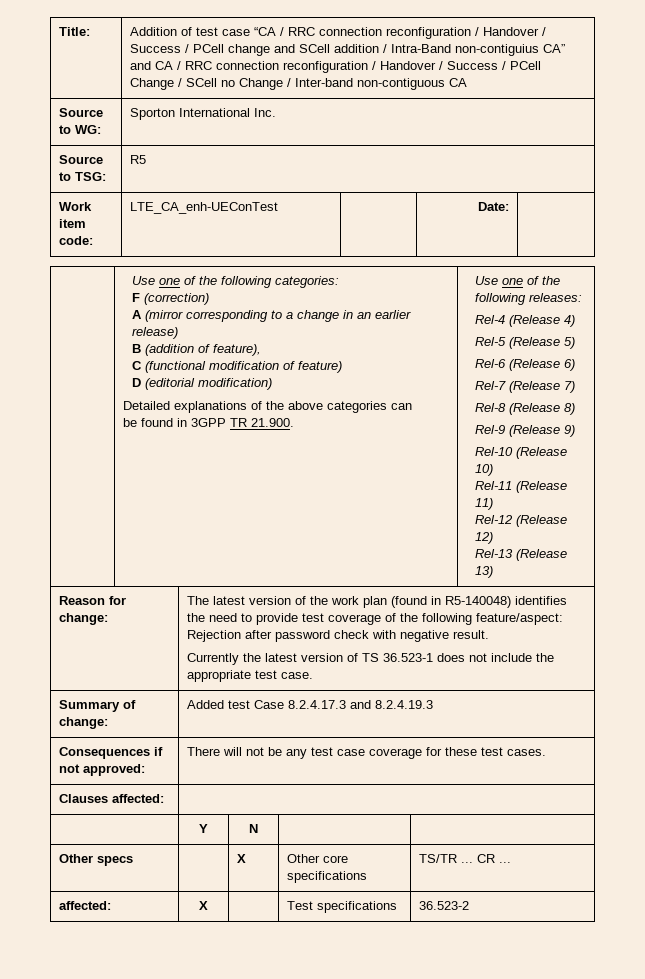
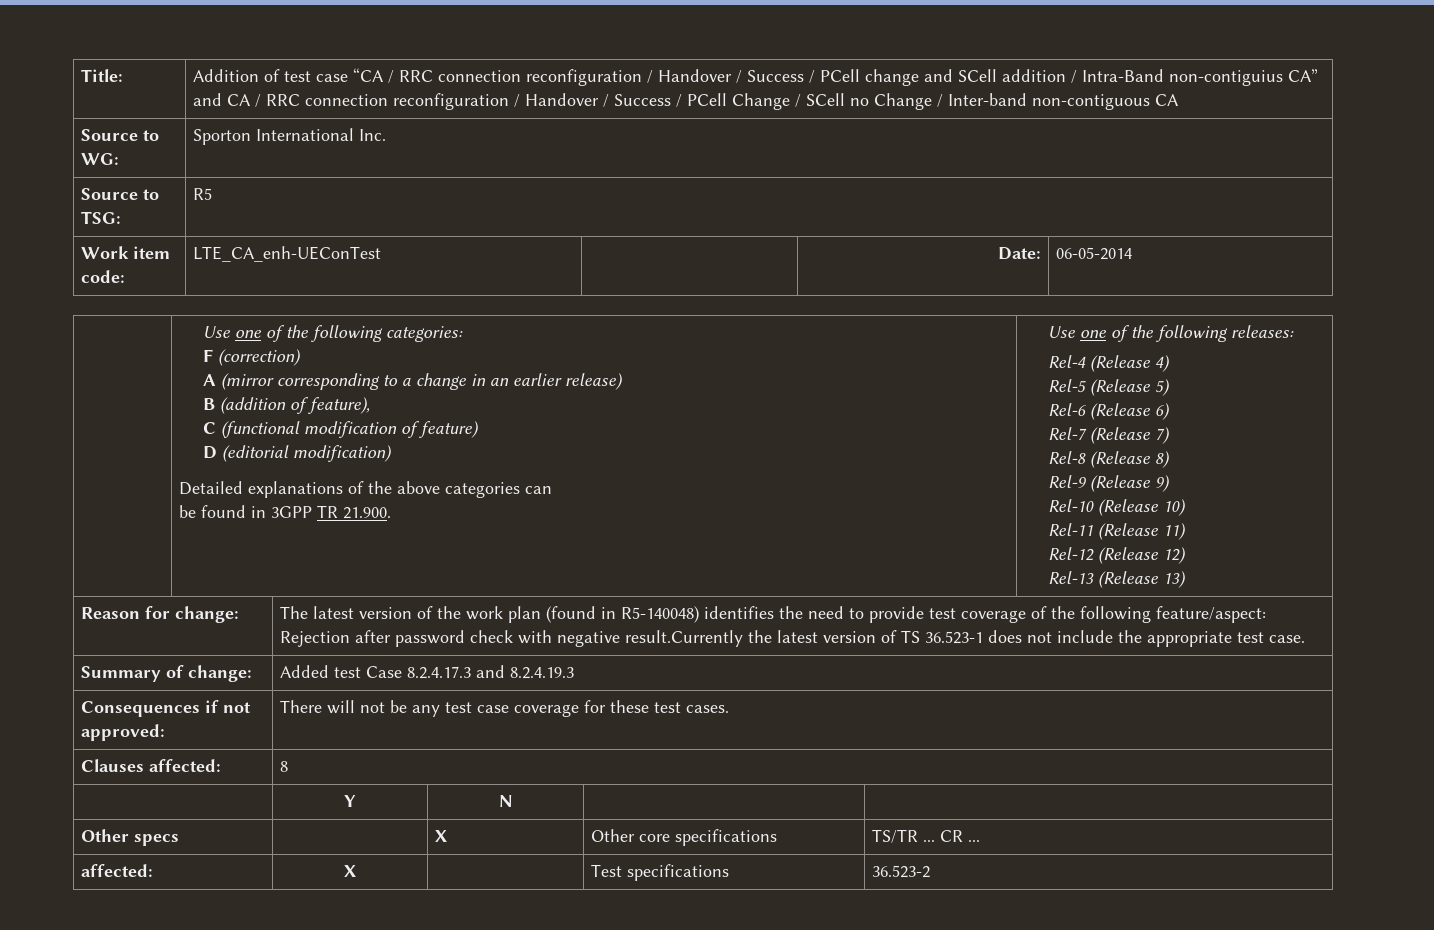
(510, 206) none -> [1056,247,1133,260] 06-05-2014
[452,630,489,639] [186,653,239,665] result. // Currently -> [625,630,744,647] result.Currently
(164, 798) none -> [280,761,289,772] 8

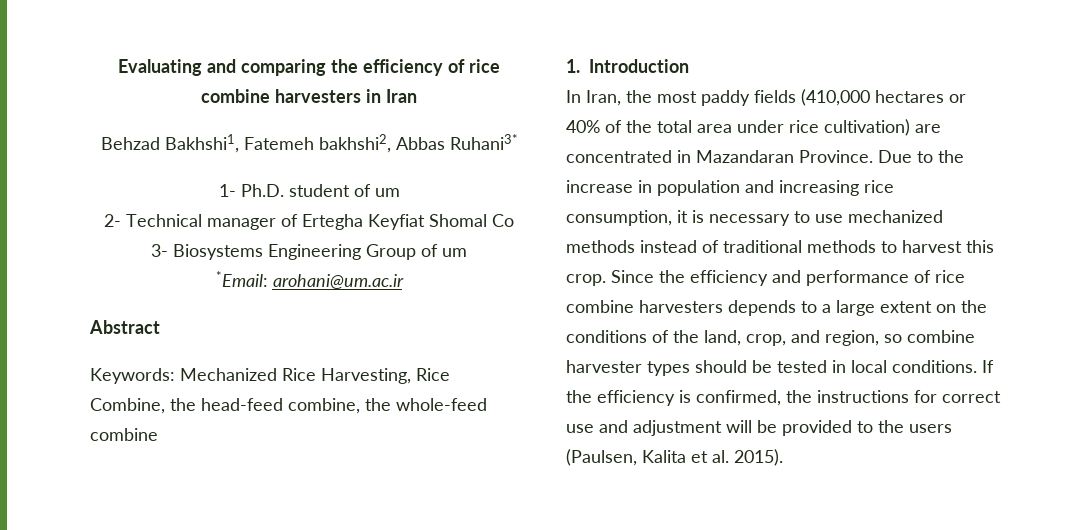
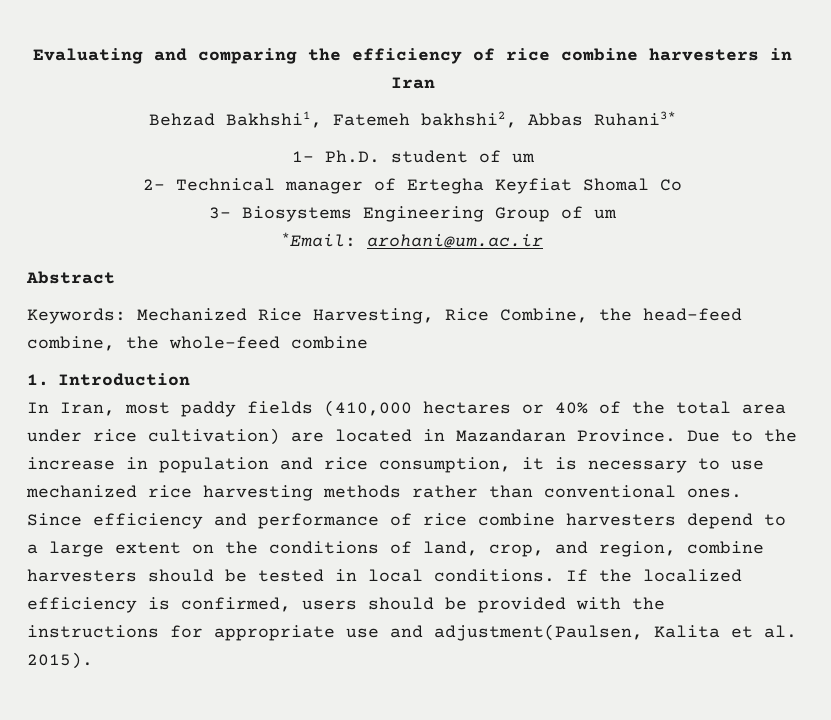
[626,90,652,103] the -> (115, 409) none
[566,150,672,163] concentrated -> [335,429,412,442] located
[779,180,859,196] increasing -> (313, 463) none
[566,240,994,253] [566,270,685,286] methods instead of traditional methods to harvest this crop. Since the -> [148,485,742,501] [27,513,82,526] rice harvesting methods rather than conventional ones. Since
[728,300,796,316] depends -> [687,513,753,529] depend
[673,330,699,343] the -> (412, 547) none
[884,330,975,343] [566,360,690,376] so combine harvester types -> [687,541,764,554] [27,569,137,582] combine harvesters
(592, 396) none -> [643,569,742,582] localized
(781, 398) none -> [302,597,621,613] users should be provided with
[942,391,1001,403] correct -> [214,625,335,641] appropriate
[633,420,952,436] [566,449,637,466] adjustment will be provided to the users (Paulsen, -> [434,624,643,641] adjustment(Paulsen,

------------------------------------------------------------------------

Only the lines from the beginning of the listing through the line with "[884,330,975,343] [566,360,690,376] so", both ends included, are to be repeated exactly; pictures stay out.

* _Exercise solution_:
(510, 206) none -> [1056,247,1133,260] 06-05-2014
[452,630,489,639] [186,653,239,665] result. // Currently -> [625,630,744,647] result.Currently
(164, 798) none -> [280,761,289,772] 8

[626,90,652,103] the -> (115, 409) none
[566,150,672,163] concentrated -> [335,429,412,442] located
[779,180,859,196] increasing -> (313, 463) none
[566,240,994,253] [566,270,685,286] methods instead of traditional methods to harvest this crop. Since the -> [148,485,742,501] [27,513,82,526] rice harvesting methods rather than conventional ones. Since
[728,300,796,316] depends -> [687,513,753,529] depend
[673,330,699,343] the -> (412, 547) none
[884,330,975,343] [566,360,690,376] so combine harvester types -> [687,541,764,554] [27,569,137,582] combine harvesters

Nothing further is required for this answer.